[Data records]
----------
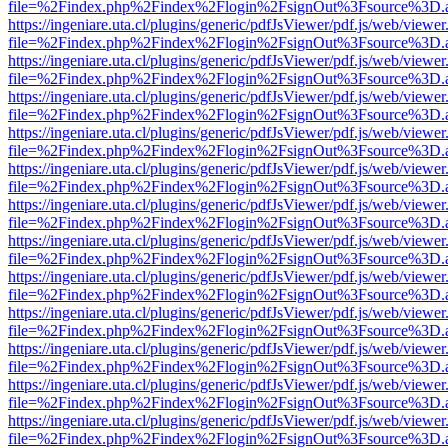
file=%2Findex.php%2Findex%2Flogin%2FsignOut%3Fsource%3D.ame
https://ingeniare.uta.cl/plugins/generic/pdfJsViewer/pdf.js/web/viewer
file=%2Findex.php%2Findex%2Flogin%2FsignOut%3Fsource%3D.ame
https://ingeniare.uta.cl/plugins/generic/pdfJsViewer/pdf.js/web/viewer
file=%2Findex.php%2Findex%2Flogin%2FsignOut%3Fsource%3D.ame
https://ingeniare.uta.cl/plugins/generic/pdfJsViewer/pdf.js/web/viewer
file=%2Findex.php%2Findex%2Flogin%2FsignOut%3Fsource%3D.ame
https://ingeniare.uta.cl/plugins/generic/pdfJsViewer/pdf.js/web/viewer
file=%2Findex.php%2Findex%2Flogin%2FsignOut%3Fsource%3D.ame
https://ingeniare.uta.cl/plugins/generic/pdfJsViewer/pdf.js/web/viewer
file=%2Findex.php%2Findex%2Flogin%2FsignOut%3Fsource%3D.ame
https://ingeniare.uta.cl/plugins/generic/pdfJsViewer/pdf.js/web/viewer
file=%2Findex.php%2Findex%2Flogin%2FsignOut%3Fsource%3D.ame
https://ingeniare.uta.cl/plugins/generic/pdfJsViewer/pdf.js/web/viewer
file=%2Findex.php%2Findex%2Flogin%2FsignOut%3Fsource%3D.ame
https://ingeniare.uta.cl/plugins/generic/pdfJsViewer/pdf.js/web/viewer
file=%2Findex.php%2Findex%2Flogin%2FsignOut%3Fsource%3D.ame
https://ingeniare.uta.cl/plugins/generic/pdfJsViewer/pdf.js/web/viewer
file=%2Findex.php%2Findex%2Flogin%2FsignOut%3Fsource%3D.ame
https://ingeniare.uta.cl/plugins/generic/pdfJsViewer/pdf.js/web/viewer
file=%2Findex.php%2Findex%2Flogin%2FsignOut%3Fsource%3D.ame
https://ingeniare.uta.cl/plugins/generic/pdfJsViewer/pdf.js/web/viewer
file=%2Findex.php%2Findex%2Flogin%2FsignOut%3Fsource%3D.ame
https://ingeniare.uta.cl/plugins/generic/pdfJsViewer/pdf.js/web/viewer
file=%2Findex.php%2Findex%2Flogin%2FsignOut%3Fsource%3D.ame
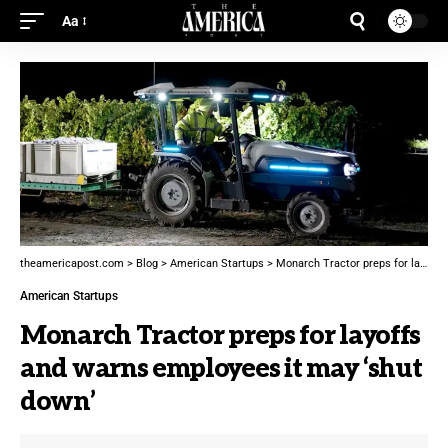
Aa
theamericapost.com
>
Blog
>
American Startups
>
Monarch Tractor preps for layoffs and warns employees it may ‘shut down’
American Startups
Monarch Tractor preps for layoffs
and warns employees it may ‘shut
down’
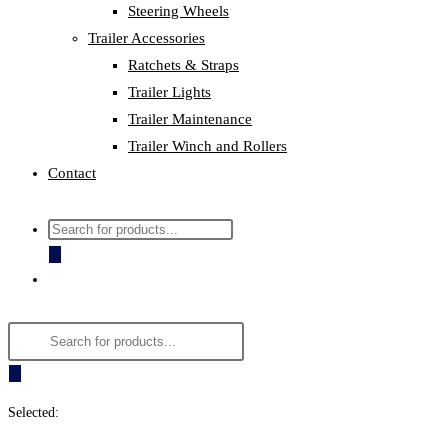
Steering Wheels
Trailer Accessories
Ratchets & Straps
Trailer Lights
Trailer Maintenance
Trailer Winch and Rollers
Contact
Products
search
Products
search
Selected:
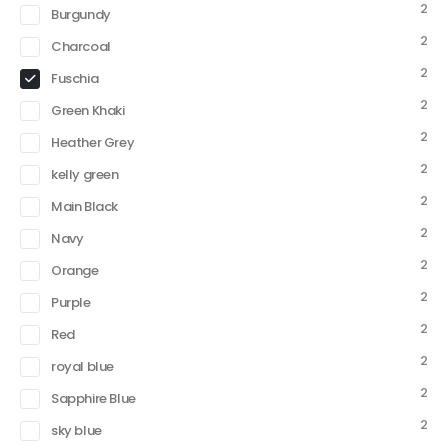
2
Burgundy
2
Charcoal
2
Fuschia
2
Green Khaki
2
Heather Grey
2
kelly green
2
Main Black
2
Navy
2
Orange
2
Purple
2
Red
2
royal blue
2
Sapphire Blue
2
sky blue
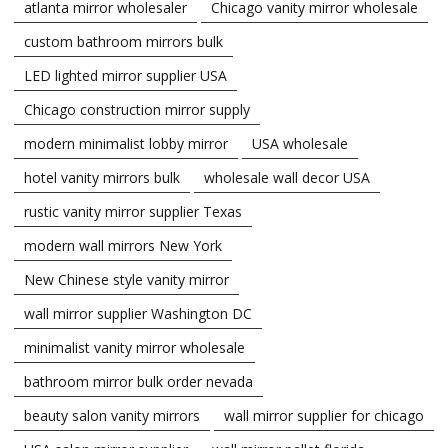
atlanta mirror wholesaler
Chicago vanity mirror wholesale
custom bathroom mirrors bulk
LED lighted mirror supplier USA
Chicago construction mirror supply
modern minimalist lobby mirror
USA wholesale
hotel vanity mirrors bulk
wholesale wall decor USA
rustic vanity mirror supplier Texas
modern wall mirrors New York
New Chinese style vanity mirror
wall mirror supplier Washington DC
minimalist vanity mirror wholesale
bathroom mirror bulk order nevada
beauty salon vanity mirrors
wall mirror supplier for chicago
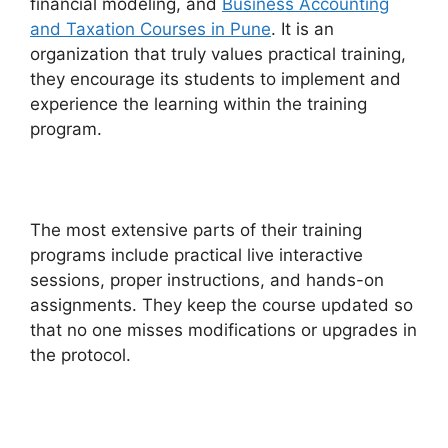
financial modeling, and
Business Accounting
and Taxation Courses in Pune
. It is an
organization that truly values practical training,
they encourage its students to implement and
experience the learning within the training
program.
The most extensive parts of their training
programs include practical live interactive
sessions, proper instructions, and hands-on
assignments. They keep the course updated so
that no one misses modifications or upgrades in
the protocol.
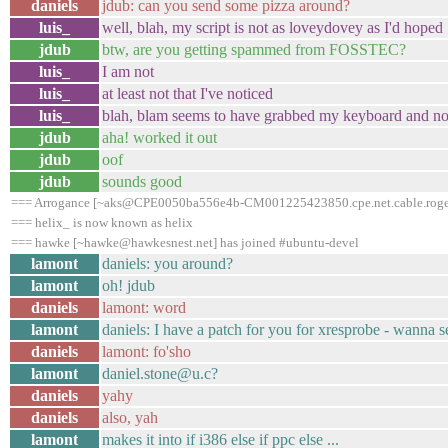
daniels
jdub: can you send some pizza around?
luis_
well, blah, my script is not as loveydovey as I'd hoped
jdub
btw, are you getting spammed from FOSSTEC?
luis_
I am not
luis_
at least not that I've noticed
luis_
blah, blam seems to have grabbed my keyboard and not
jdub
aha! worked it out
jdub
oof
jdub
sounds good
=== Arrogance [~aks@CPE0050ba556e4b-CM001225423850.cpe.net.cable.rogers
=== helix_ is now known as helix
=== hawke [~hawke@hawkesnest.net] has joined #ubuntu-devel
lamont
daniels: you around?
lamont
oh! jdub
daniels
lamont: word
lamont
daniels: I have a patch for you for xresprobe - wanna se
daniels
lamont: fo'sho
lamont
daniel.stone@u.c?
daniels
yahy
daniels
also, yah
lamont
makes it into if i386 else if ppc else ...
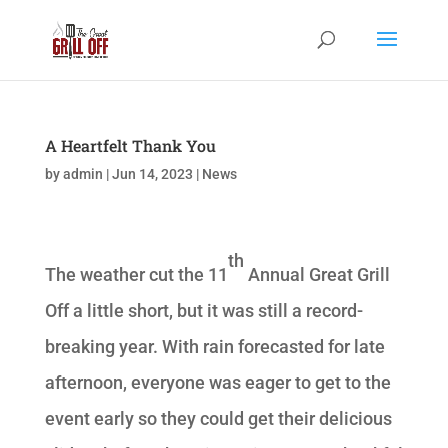
A Heartfelt Thank You
by
admin
|
Jun 14, 2023
|
News
th
The weather cut the 11
Annual Great Grill
Off a little short, but it was still a record-
breaking year. With rain forecasted for late
afternoon, everyone was eager to get to the
event early so they could get their delicious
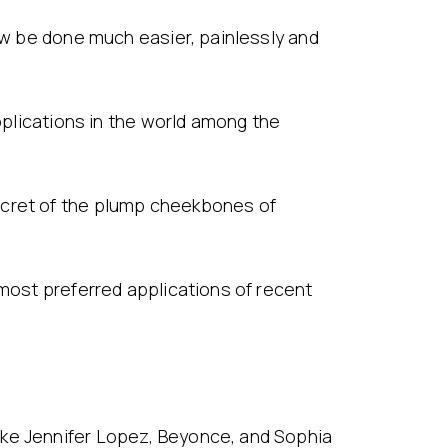
now be done much easier, painlessly and
applications in the world among the
ecret of the plump cheekbones of
 most preferred applications of recent
ike Jennifer Lopez, Beyonce, and Sophia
----------
[ABOUT THIS TASK]
Retype all entries exactly; omit pictures.

[RESPONSE FOR THIS EXERCISE]
file=%2Findex.php%2Findex%2Flogin%2FsignOut%3Fsource%3D.ame
https://ingeniare.uta.cl/plugins/generic/pdfJsViewer/pdf.js/web/viewer
file=%2Findex.php%2Findex%2Flogin%2FsignOut%3Fsource%3D.ame
https://ingeniare.uta.cl/plugins/generic/pdfJsViewer/pdf.js/web/viewer
file=%2Findex.php%2Findex%2Flogin%2FsignOut%3Fsource%3D.ame
https://ingeniare.uta.cl/plugins/generic/pdfJsViewer/pdf.js/web/viewer
file=%2Findex.php%2Findex%2Flogin%2FsignOut%3Fsource%3D.ame
https://ingeniare.uta.cl/plugins/generic/pdfJsViewer/pdf.js/web/viewer
file=%2Findex.php%2Findex%2Flogin%2FsignOut%3Fsource%3D.ame
https://ingeniare.uta.cl/plugins/generic/pdfJsViewer/pdf.js/web/viewer
file=%2Findex.php%2Findex%2Flogin%2FsignOut%3Fsource%3D.ame
https://ingeniare.uta.cl/plugins/generic/pdfJsViewer/pdf.js/web/viewer
file=%2Findex.php%2Findex%2Flogin%2FsignOut%3Fsource%3D.ame
https://ingeniare.uta.cl/plugins/generic/pdfJsViewer/pdf.js/web/viewer
file=%2Findex.php%2Findex%2Flogin%2FsignOut%3Fsource%3D.ame
https://ingeniare.uta.cl/plugins/generic/pdfJsViewer/pdf.js/web/viewer
file=%2Findex.php%2Findex%2Flogin%2FsignOut%3Fsource%3D.ame
https://ingeniare.uta.cl/plugins/generic/pdfJsViewer/pdf.js/web/viewer
file=%2Findex.php%2Findex%2Flogin%2FsignOut%3Fsource%3D.ame
https://ingeniare.uta.cl/plugins/generic/pdfJsViewer/pdf.js/web/viewer
file=%2Findex.php%2Findex%2Flogin%2FsignOut%3Fsource%3D.ame
https://ingeniare.uta.cl/plugins/generic/pdfJsViewer/pdf.js/web/viewer
file=%2Findex.php%2Findex%2Flogin%2FsignOut%3Fsource%3D.ame
https://ingeniare.uta.cl/plugins/generic/pdfJsViewer/pdf.js/web/viewer
file=%2Findex.php%2Findex%2Flogin%2FsignOut%3Fsource%3D.ame
Aa
theamericapost.com
>
Blog
>
American Startups
>
Monarch Tractor preps for layoffs and warns employees it may ‘shut down’
American Startups
Monarch Tractor preps for layoffs
and warns employees it may ‘shut
down’
Steering Wheels
Trailer Accessories
Ratchets & Straps
Trailer Lights
Trailer Maintenance
Trailer Winch and Rollers
Contact
Products
search
Products
search
Selected:
2
Burgundy
2
Charcoal
2
Fuschia
2
Green Khaki
2
Heather Grey
2
kelly green
2
Main Black
2
Navy
2
Orange
2
Purple
2
Red
2
royal blue
2
Sapphire Blue
2
sky blue
atlanta mirror wholesaler
Chicago vanity mirror wholesale
custom bathroom mirrors bulk
LED lighted mirror supplier USA
Chicago construction mirror supply
modern minimalist lobby mirror
USA wholesale
hotel vanity mirrors bulk
wholesale wall decor USA
rustic vanity mirror supplier Texas
modern wall mirrors New York
New Chinese style vanity mirror
wall mirror supplier Washington DC
minimalist vanity mirror wholesale
bathroom mirror bulk order nevada
beauty salon vanity mirrors
wall mirror supplier for chicago
financial modeling, and
Business Accounting
and Taxation Courses in Pune
. It is an
organization that truly values practical training,
they encourage its students to implement and
experience the learning within the training
program.
The most extensive parts of their training
programs include practical live interactive
sessions, proper instructions, and hands-on
assignments. They keep the course updated so
that no one misses modifications or upgrades in
the protocol.
daniels
jdub: can you send some pizza around?
luis_
well, blah, my script is not as loveydovey as I'd hoped
jdub
btw, are you getting spammed from FOSSTEC?
luis_
I am not
luis_
at least not that I've noticed
luis_
blah, blam seems to have grabbed my keyboard and not
jdub
aha! worked it out
jdub
oof
jdub
sounds good
=== Arrogance [~aks@CPE0050ba556e4b-CM001225423850.cpe.net.cable.rogers
=== helix_ is now known as helix
=== hawke [~hawke@hawkesnest.net] has joined #ubuntu-devel
lamont
daniels: you around?
lamont
oh! jdub
daniels
lamont: word
lamont
daniels: I have a patch for you for xresprobe - wanna se
daniels
lamont: fo'sho
lamont
daniel.stone@u.c?
daniels
yahy
daniels
also, yah
lamont
makes it into if i386 else if ppc else ...
A Heartfelt Thank You
by
admin
|
Jun 14, 2023
|
News
th
The weather cut the 11
Annual Great Grill
Off a little short, but it was still a record-
breaking year. With rain forecasted for late
afternoon, everyone was eager to get to the
event early so they could get their delicious
now be done much easier, painlessly and
applications in the world among the
ecret of the plump cheekbones of
 most preferred applications of recent
ike Jennifer Lopez, Beyonce, and Sophia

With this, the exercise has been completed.